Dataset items

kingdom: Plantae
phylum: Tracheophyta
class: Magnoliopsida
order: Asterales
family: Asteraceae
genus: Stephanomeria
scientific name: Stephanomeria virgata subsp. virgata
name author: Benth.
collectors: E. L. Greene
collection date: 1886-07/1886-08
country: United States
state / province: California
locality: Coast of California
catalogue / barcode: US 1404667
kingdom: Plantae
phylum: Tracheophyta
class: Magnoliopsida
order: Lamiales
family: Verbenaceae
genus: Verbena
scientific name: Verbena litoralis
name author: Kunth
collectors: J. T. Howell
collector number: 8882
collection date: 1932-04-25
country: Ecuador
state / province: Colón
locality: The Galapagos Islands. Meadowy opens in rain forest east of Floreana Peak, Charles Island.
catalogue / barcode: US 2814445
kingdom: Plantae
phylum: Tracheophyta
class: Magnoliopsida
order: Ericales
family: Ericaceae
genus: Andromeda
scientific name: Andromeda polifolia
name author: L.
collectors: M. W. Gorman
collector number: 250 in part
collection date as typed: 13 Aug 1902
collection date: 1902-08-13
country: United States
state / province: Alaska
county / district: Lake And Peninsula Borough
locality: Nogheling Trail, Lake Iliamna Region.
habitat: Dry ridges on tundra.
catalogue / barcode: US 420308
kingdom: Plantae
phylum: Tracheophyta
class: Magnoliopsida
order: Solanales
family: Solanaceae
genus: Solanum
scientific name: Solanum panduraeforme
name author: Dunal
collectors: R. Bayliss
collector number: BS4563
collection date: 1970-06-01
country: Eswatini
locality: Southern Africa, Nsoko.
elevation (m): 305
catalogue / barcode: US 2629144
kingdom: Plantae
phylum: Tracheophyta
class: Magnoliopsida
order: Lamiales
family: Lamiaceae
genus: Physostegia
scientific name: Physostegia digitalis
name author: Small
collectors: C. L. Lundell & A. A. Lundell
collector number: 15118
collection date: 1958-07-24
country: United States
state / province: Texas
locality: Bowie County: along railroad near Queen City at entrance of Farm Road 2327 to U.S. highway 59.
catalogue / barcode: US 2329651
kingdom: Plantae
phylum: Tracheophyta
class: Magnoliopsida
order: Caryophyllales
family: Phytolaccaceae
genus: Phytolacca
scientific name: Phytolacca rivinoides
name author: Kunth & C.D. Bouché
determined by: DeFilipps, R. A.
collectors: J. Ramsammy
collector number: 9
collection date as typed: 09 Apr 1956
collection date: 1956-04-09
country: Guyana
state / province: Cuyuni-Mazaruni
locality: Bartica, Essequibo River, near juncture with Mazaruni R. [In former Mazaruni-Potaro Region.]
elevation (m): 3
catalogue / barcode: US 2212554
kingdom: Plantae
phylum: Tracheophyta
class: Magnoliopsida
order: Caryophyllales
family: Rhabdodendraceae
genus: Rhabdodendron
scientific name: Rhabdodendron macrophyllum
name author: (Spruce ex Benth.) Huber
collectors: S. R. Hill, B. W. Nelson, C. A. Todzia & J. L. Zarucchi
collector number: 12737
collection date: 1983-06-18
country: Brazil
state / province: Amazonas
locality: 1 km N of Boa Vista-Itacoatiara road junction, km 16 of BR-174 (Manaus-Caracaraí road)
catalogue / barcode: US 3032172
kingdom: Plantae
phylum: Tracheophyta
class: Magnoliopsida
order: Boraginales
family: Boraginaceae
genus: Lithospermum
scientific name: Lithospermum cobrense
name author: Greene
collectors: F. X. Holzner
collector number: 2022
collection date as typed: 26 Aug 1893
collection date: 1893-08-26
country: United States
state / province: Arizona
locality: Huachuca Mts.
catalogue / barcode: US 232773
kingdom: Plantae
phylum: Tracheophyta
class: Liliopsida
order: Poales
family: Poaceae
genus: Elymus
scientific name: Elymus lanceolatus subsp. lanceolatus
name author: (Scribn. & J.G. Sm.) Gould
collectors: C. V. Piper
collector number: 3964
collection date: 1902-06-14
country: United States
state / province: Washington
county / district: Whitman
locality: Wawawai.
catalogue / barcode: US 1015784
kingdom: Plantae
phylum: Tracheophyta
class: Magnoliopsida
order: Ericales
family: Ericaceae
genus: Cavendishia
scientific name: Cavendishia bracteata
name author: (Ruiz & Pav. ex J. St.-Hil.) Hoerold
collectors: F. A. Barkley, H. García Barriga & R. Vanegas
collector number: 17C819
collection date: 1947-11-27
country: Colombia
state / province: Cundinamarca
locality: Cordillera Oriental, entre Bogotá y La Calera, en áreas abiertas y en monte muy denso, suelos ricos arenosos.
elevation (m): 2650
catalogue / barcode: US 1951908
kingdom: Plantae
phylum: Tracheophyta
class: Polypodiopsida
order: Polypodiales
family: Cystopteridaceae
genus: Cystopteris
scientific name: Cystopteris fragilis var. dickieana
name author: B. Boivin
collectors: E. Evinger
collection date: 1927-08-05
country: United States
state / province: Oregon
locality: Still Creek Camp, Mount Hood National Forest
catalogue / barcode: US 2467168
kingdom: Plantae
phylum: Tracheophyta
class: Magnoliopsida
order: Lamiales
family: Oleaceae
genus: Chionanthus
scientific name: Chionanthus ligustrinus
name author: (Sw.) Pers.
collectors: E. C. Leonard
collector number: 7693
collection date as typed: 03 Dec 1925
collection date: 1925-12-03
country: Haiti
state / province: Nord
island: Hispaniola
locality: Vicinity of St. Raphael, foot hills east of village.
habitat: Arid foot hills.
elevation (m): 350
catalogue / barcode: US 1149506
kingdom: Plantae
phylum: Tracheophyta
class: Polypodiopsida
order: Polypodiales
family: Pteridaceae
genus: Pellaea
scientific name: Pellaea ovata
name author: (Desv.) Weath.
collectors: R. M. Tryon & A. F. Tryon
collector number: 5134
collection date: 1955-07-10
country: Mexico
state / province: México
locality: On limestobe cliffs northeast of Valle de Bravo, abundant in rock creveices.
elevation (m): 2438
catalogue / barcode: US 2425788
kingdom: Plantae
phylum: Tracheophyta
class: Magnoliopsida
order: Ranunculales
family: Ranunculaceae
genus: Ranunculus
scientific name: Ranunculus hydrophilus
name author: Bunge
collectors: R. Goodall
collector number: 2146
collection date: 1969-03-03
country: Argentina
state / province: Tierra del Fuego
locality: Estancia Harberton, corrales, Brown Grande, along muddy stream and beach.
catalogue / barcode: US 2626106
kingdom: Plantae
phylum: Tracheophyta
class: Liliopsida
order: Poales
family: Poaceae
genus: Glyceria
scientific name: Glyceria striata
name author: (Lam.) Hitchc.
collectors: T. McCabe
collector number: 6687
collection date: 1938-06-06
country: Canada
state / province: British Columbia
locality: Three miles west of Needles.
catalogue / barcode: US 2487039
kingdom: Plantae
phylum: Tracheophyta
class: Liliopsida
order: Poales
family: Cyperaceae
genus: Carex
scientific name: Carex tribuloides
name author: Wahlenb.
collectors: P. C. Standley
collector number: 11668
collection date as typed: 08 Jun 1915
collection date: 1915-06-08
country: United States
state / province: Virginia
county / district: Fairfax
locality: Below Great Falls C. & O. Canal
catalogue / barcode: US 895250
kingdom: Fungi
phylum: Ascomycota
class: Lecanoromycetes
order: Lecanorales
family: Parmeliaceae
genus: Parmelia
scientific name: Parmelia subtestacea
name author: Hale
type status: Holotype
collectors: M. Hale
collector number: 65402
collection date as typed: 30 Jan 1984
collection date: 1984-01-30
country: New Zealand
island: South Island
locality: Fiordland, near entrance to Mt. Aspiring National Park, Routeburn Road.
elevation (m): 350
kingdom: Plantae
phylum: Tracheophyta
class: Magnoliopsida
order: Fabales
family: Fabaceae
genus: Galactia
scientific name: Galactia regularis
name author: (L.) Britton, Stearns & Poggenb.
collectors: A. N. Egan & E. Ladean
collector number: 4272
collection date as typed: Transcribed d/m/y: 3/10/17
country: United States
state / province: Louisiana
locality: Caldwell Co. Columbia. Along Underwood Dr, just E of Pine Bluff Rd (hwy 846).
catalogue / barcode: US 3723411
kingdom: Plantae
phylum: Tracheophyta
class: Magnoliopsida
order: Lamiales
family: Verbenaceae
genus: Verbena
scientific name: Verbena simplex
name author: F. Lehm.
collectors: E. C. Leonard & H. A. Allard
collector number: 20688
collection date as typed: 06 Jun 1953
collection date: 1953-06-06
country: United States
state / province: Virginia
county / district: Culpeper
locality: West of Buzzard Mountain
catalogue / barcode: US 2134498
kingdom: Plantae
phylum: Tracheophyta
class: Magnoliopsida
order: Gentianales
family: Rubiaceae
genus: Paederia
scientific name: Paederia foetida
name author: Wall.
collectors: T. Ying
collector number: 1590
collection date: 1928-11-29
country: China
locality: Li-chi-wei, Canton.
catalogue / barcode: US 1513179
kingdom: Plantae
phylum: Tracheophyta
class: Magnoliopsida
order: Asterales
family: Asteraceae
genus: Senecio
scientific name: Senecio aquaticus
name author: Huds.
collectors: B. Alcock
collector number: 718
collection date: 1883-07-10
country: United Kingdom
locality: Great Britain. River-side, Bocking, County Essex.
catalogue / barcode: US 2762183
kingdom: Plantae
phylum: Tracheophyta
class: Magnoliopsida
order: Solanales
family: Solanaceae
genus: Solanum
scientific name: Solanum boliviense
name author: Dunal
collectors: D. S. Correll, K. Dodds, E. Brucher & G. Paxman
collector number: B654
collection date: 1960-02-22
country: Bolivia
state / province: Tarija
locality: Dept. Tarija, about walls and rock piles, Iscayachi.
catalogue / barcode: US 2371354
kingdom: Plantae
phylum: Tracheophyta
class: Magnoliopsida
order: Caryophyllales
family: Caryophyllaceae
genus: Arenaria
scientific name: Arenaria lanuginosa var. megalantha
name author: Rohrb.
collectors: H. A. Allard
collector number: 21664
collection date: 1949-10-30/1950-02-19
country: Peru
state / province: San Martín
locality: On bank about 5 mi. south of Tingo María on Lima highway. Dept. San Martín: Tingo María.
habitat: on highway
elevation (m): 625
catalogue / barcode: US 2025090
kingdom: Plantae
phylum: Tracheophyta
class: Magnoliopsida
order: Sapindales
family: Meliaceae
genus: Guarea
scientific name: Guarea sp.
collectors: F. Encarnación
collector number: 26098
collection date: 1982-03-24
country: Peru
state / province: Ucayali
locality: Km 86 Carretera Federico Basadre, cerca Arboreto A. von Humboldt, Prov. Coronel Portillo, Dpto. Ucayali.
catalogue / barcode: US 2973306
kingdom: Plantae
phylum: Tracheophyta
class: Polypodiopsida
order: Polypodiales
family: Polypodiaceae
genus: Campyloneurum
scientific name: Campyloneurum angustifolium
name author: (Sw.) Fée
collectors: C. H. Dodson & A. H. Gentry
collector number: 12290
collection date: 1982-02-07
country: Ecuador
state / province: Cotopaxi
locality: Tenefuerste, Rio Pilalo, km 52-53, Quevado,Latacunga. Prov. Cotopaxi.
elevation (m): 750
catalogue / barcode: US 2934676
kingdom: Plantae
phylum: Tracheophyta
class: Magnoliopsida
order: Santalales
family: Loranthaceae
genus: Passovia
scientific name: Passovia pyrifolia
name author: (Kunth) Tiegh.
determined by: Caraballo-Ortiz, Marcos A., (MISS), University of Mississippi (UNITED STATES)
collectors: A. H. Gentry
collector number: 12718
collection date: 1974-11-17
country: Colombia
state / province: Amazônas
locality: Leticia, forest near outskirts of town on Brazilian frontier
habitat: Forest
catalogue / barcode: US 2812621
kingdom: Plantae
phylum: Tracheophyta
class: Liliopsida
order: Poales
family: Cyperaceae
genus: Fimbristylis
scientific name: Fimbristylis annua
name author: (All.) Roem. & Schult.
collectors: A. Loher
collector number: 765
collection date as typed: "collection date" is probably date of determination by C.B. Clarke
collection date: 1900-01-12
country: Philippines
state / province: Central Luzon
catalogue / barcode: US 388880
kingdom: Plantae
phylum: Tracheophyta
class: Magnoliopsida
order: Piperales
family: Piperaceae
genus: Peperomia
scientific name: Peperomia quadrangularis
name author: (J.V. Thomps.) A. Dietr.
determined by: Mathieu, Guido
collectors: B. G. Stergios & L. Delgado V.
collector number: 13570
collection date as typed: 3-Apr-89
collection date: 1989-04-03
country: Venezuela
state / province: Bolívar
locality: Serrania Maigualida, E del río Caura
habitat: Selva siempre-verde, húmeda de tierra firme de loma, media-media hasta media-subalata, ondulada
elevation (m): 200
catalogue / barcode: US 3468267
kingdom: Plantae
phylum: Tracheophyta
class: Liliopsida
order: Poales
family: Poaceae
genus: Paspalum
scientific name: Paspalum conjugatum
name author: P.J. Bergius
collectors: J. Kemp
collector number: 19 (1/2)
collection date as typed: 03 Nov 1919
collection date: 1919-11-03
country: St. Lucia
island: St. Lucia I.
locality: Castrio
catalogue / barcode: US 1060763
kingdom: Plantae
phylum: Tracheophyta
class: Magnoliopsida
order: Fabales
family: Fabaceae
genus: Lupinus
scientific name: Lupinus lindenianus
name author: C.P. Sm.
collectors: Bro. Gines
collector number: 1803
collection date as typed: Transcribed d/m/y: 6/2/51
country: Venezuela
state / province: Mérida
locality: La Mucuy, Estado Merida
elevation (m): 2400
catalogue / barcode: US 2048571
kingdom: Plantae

Goal of the exercise
Please write out the records from the line with "habitat: Forest" up to and including the line with "collectors: A. Loher", swapping "scientific name" for "taxon name" and changing nothing else.

Task result
habitat: Forest
catalogue / barcode: US 2812621
kingdom: Plantae
phylum: Tracheophyta
class: Liliopsida
order: Poales
family: Cyperaceae
genus: Fimbristylis
taxon name: Fimbristylis annua
name author: (All.) Roem. & Schult.
collectors: A. Loher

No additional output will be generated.